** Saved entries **
+--

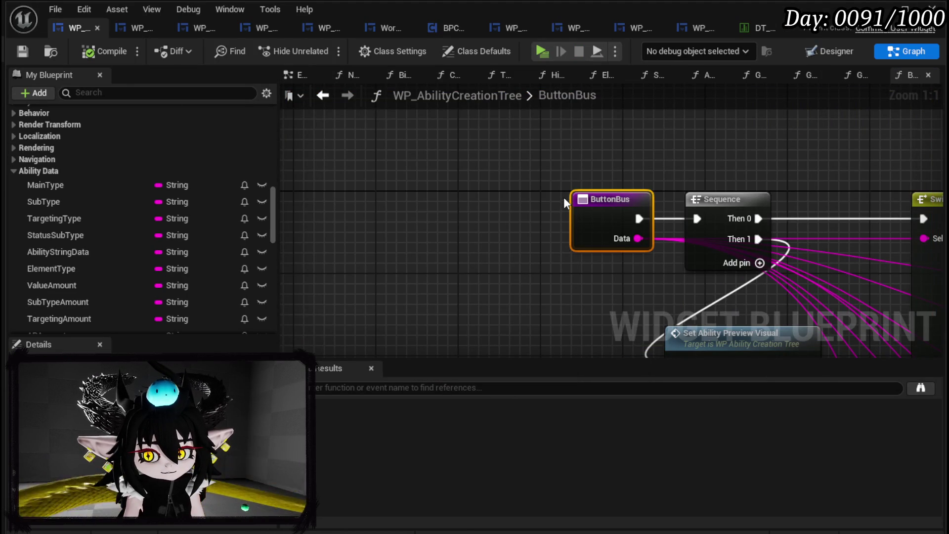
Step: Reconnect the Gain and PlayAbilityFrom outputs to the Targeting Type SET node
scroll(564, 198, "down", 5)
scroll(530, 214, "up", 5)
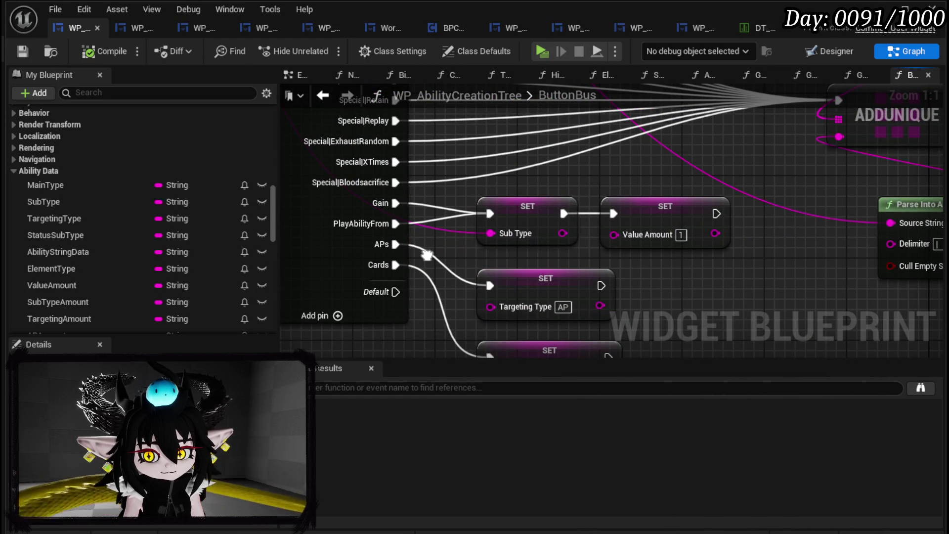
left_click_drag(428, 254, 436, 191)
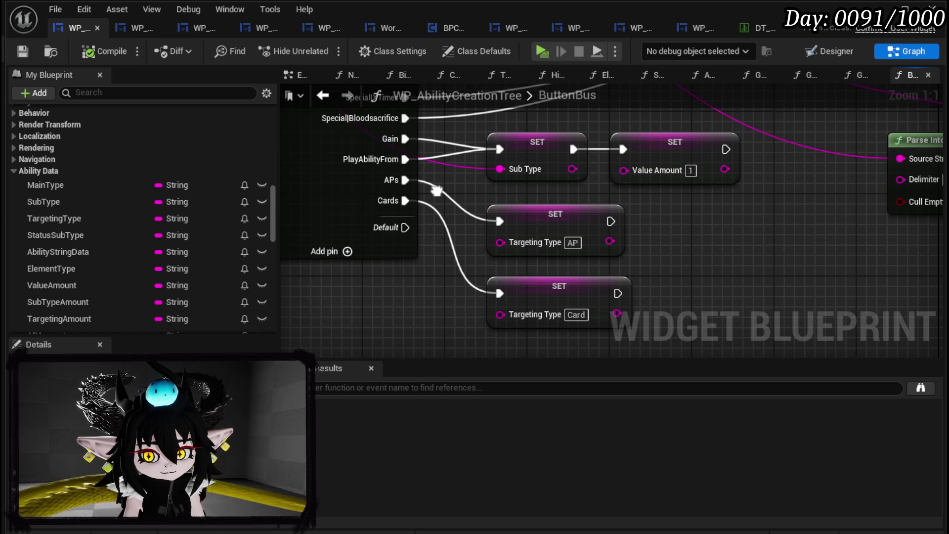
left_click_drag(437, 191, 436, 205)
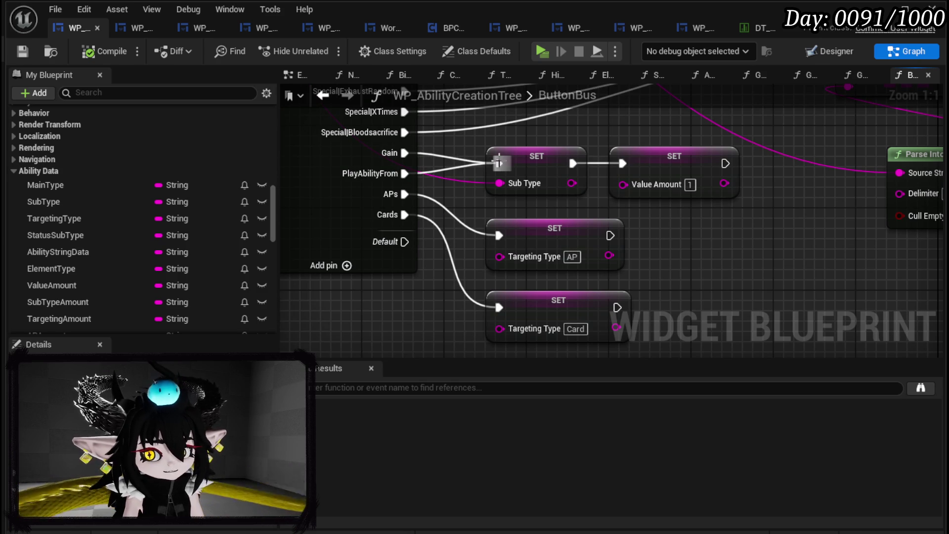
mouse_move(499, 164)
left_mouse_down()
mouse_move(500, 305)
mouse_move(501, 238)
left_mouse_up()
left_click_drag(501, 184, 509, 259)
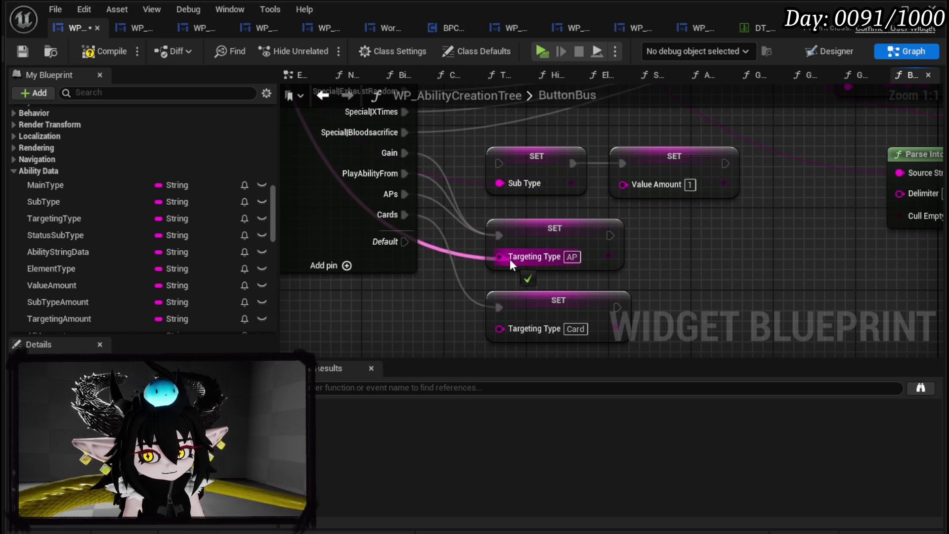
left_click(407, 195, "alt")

+--

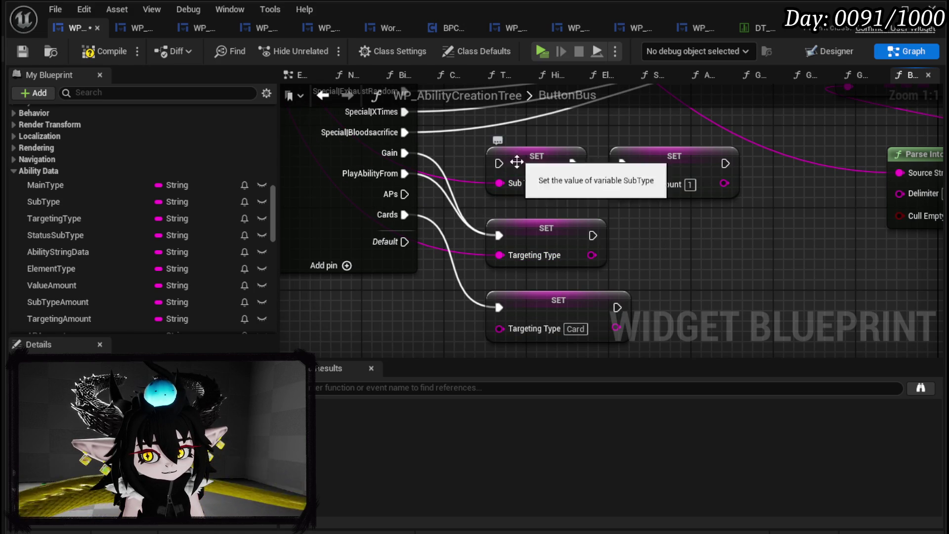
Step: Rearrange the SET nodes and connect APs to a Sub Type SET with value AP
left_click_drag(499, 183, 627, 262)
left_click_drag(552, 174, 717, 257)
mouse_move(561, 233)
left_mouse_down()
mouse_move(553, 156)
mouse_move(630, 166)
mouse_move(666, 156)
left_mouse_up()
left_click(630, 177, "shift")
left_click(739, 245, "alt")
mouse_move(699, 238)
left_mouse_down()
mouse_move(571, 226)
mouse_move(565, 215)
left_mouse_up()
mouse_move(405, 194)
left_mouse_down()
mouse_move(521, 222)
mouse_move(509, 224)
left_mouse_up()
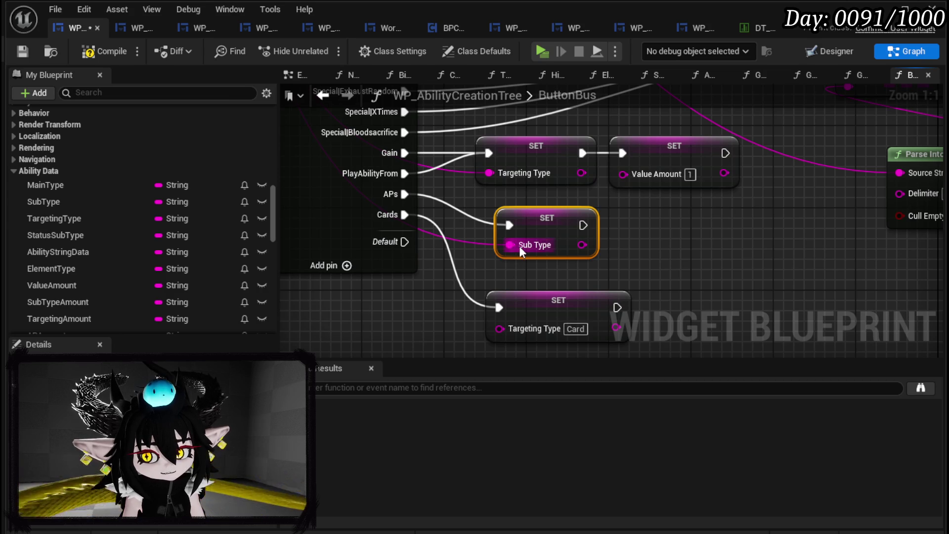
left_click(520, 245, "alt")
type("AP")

+--

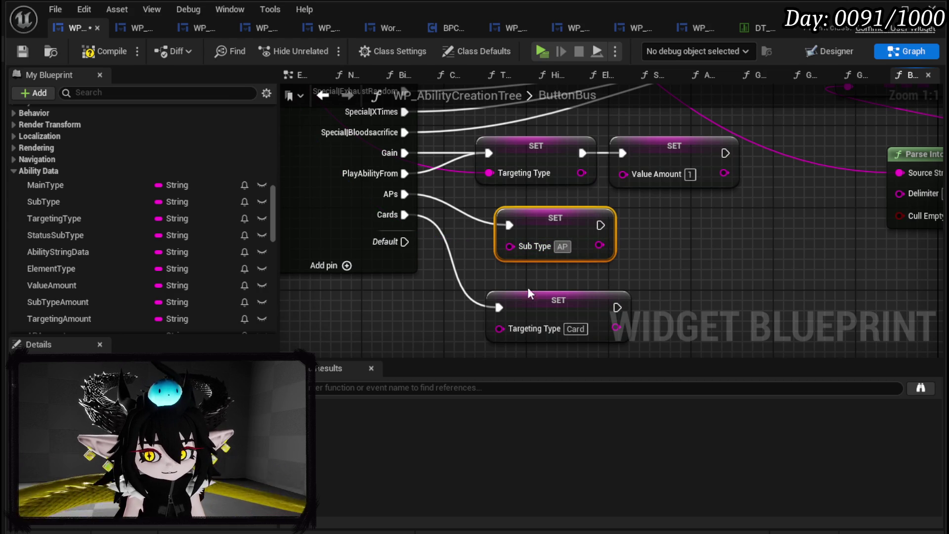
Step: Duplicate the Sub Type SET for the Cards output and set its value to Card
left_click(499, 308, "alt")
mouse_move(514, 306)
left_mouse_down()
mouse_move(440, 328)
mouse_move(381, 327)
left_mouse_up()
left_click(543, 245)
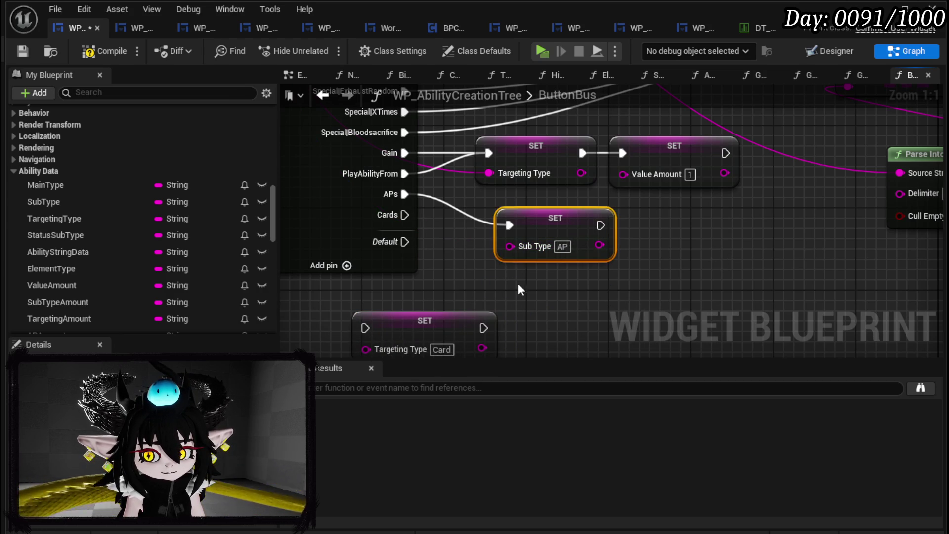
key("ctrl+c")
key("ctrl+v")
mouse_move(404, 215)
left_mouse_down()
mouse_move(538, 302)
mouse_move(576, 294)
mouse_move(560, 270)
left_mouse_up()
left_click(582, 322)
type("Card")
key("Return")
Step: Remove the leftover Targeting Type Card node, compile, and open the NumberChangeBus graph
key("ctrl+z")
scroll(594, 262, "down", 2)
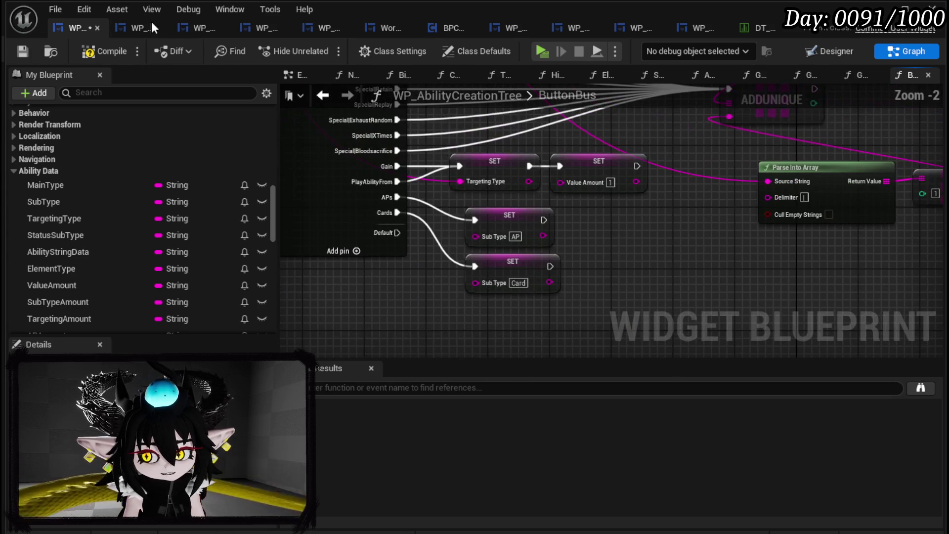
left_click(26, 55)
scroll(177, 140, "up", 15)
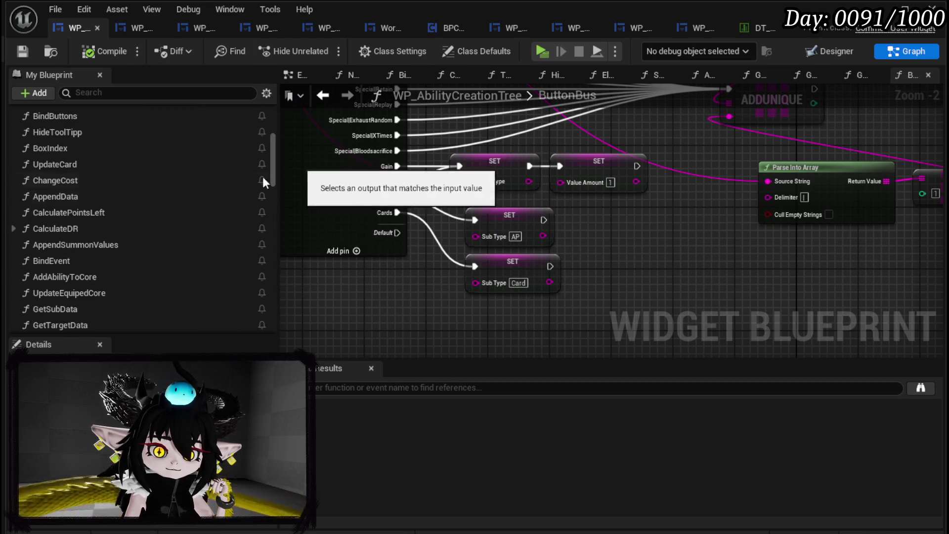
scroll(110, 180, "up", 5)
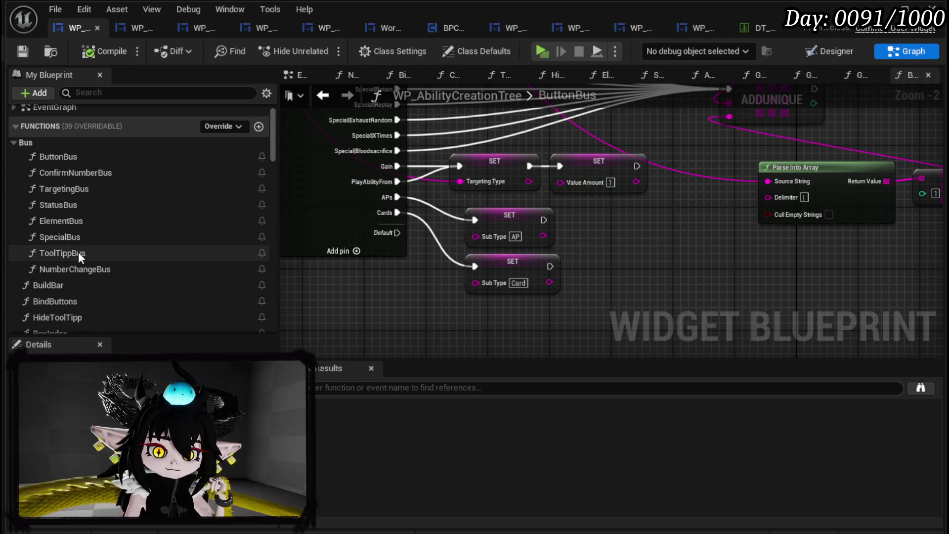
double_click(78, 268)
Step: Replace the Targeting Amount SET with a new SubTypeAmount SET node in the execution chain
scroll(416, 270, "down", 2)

+--

Where the string "Targeting" appears in a line of the entries above, return that line.

Step: Reconnect the Gain and PlayAbilityFrom outputs to the Targeting Type SET node
Step: Remove the leftover Targeting Type Card node, compile, and open the NumberChangeBus graph
Step: Replace the Targeting Amount SET with a new SubTypeAmount SET node in the execution chain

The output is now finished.